Implications for education

The fact that there is a disproportionate number of students from disadvantaged social backgrounds in VET in many EU countries makes this area of education particularly important, if not central, to promoting equal opportunities, facilitating upward social mobility and fostering social cohesion. Therefore, investment in VET, improving its quality and promoting greater participation yields not only strong economic gains, but also brings huge social value [5]. However, despite strong political attention at the EU level and important policy documents underlining the importance of VET, regular benchmarking and peer review processes as part of the Copenhagen process, in many EU countries investment in VET classes and laboratories, learning equipment and materials, teachers’ competences and qualifications is below the minimal levels needed to ensure quality. The levels of funding per student are at best at the same level as in general education, which does not factor in the cost of maintaining practical training infrastructure and the need to attract qualified teachers from the labour market, where they are often lured by the more financially attractive careers in the productive sector [6].

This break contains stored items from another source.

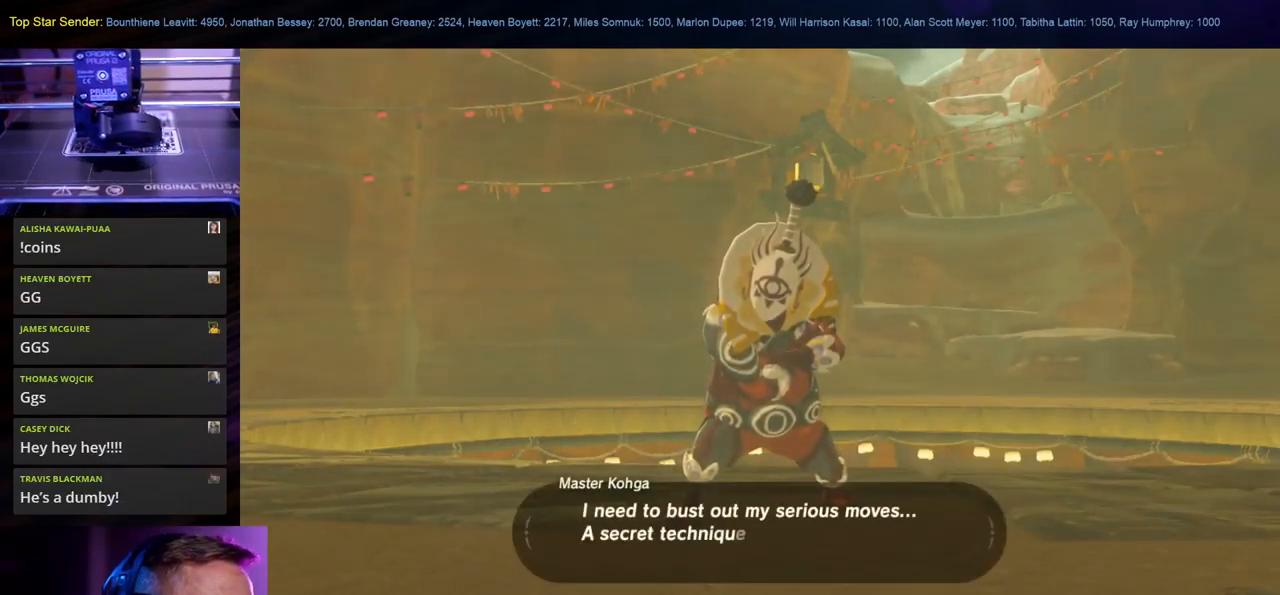
{"buttons": [], "left_stick": "center", "right_stick": "center", "events": []}
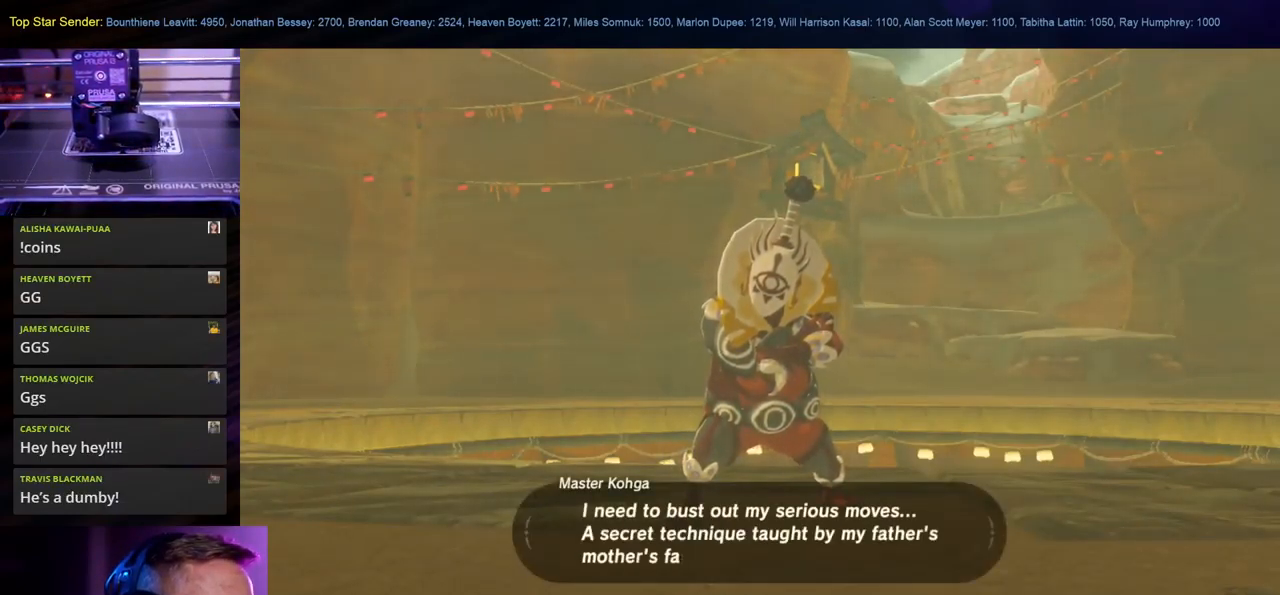
{"buttons": [], "left_stick": "center", "right_stick": "center", "events": []}
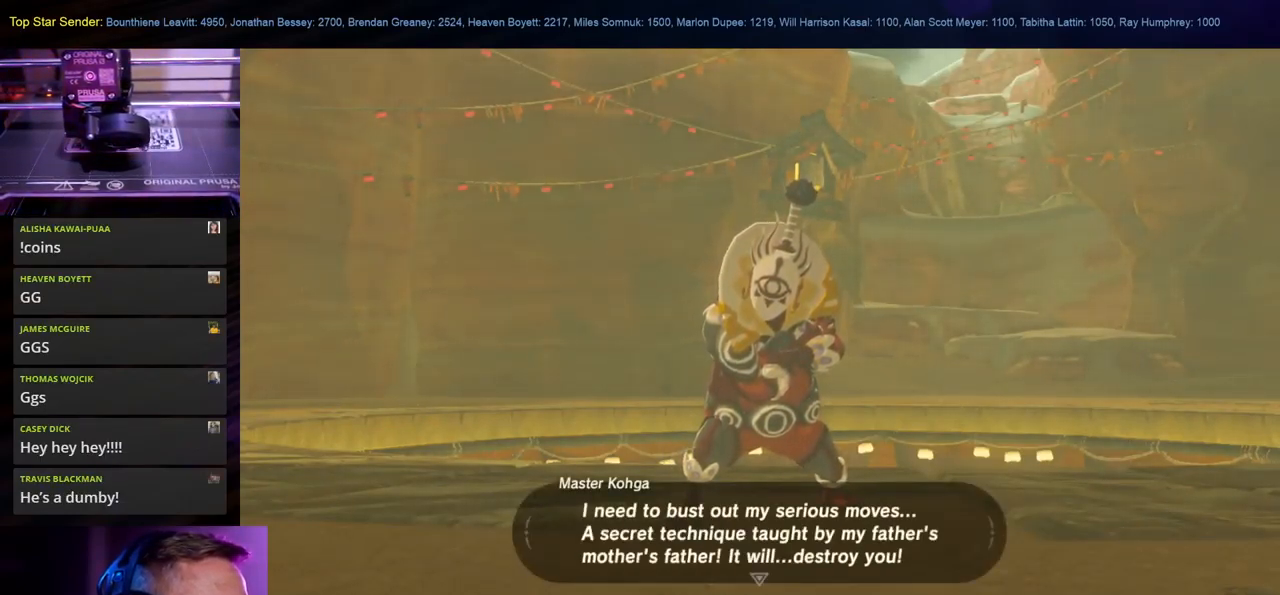
{"buttons": [], "left_stick": "center", "right_stick": "center", "events": []}
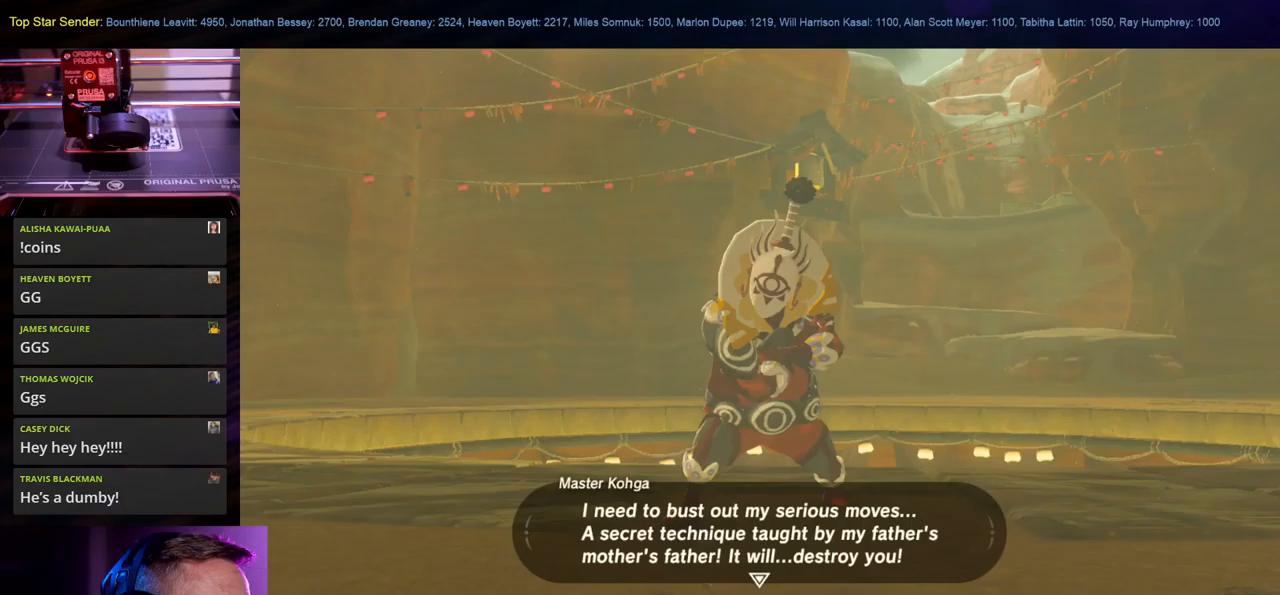
{"buttons": [], "left_stick": "center", "right_stick": "center", "events": []}
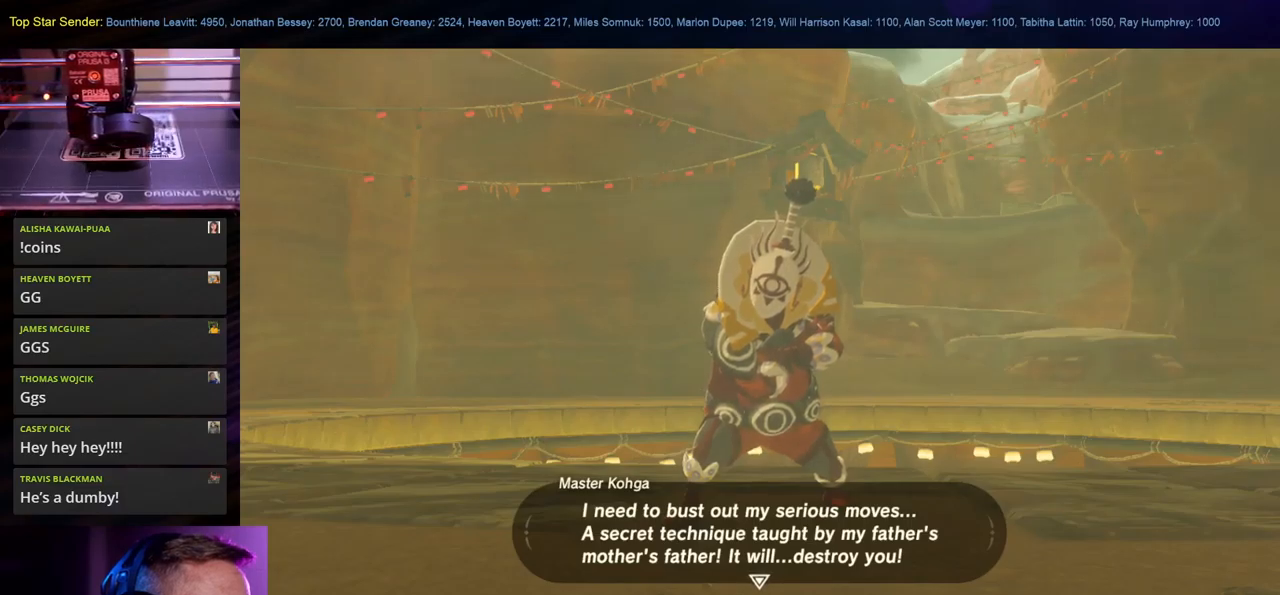
{"buttons": [], "left_stick": "center", "right_stick": "center", "events": []}
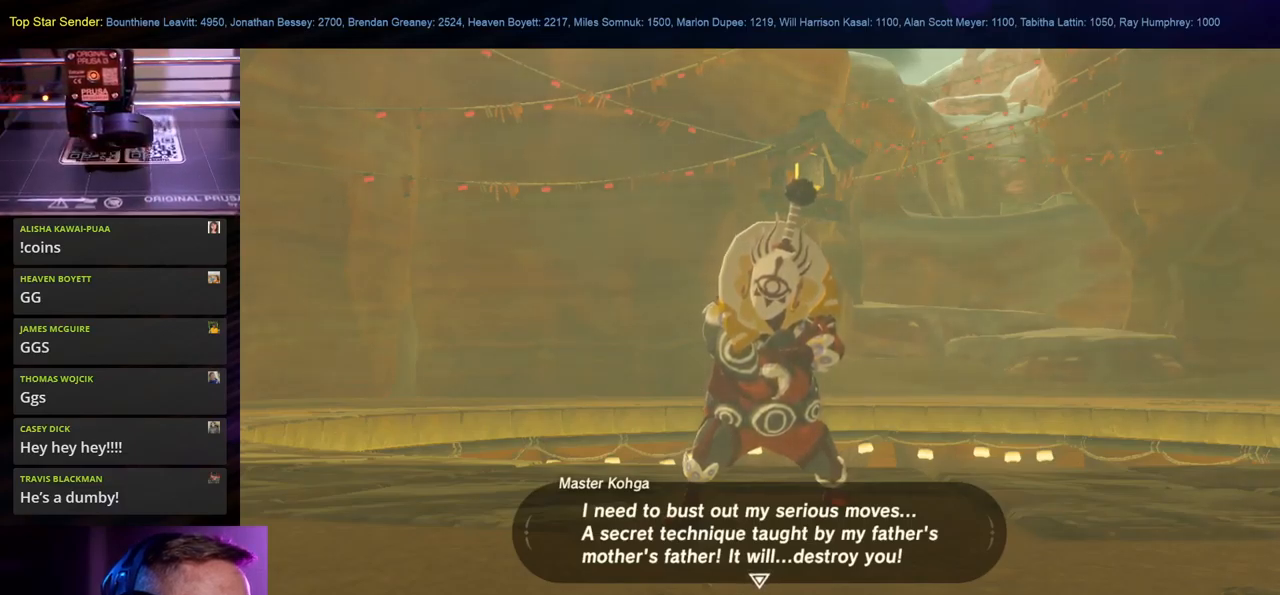
{"buttons": [], "left_stick": "center", "right_stick": "center", "events": []}
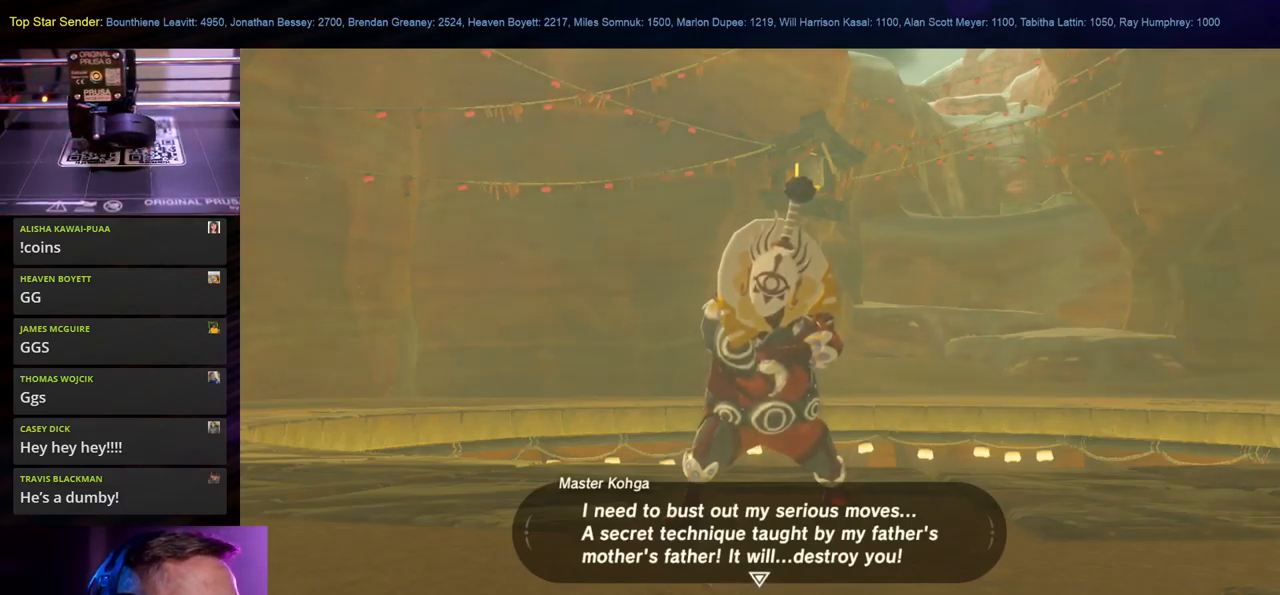
{"buttons": [], "left_stick": "center", "right_stick": "center", "events": []}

In addition to the financial aspects, the development of the VET sector is further constrained by a number of regulatory and organisational weaknesses. Firstly, the transition from VET to higher education is often constrained by incompatibility or lack of permeability between these levels of education. Some learning outcomes acquired in VET are not readily recognised, which often results in a loss of time, resources and opportunity. Secondly, the transition from VET to the labour market is constrained by underdeveloped apprenticeship and work placement schemes, as well as the lack of engagement of social partners in the governance and/or activities of VET providers. Thirdly, career guidance systems and services are often underdeveloped and fail to adequately present a VET pathway within secondary education, even when the quality of VET is good, as employers and higher education institutions need more VET graduates to pursue professional and learning careers that these institutions can offer [7]. Fourthly, the formation of qualifications, development and update of professional standards, constant revision of programmes and implementing modular approaches for more flexible learning pathways still face many challenges in many EU Member States. Finally, quality assurance systems do not help guarantee sufficient quality and fail to foster a quality culture of VET providers. A combination of the above weaknesses often determines that VET and post-secondary or higher education are seen or are in effect mutually exclusive. This limits the personal development opportunities for young people and then disproportionally so for the students from the disadvantaged social backgrounds, who are over-represented within VET systems in every EU country.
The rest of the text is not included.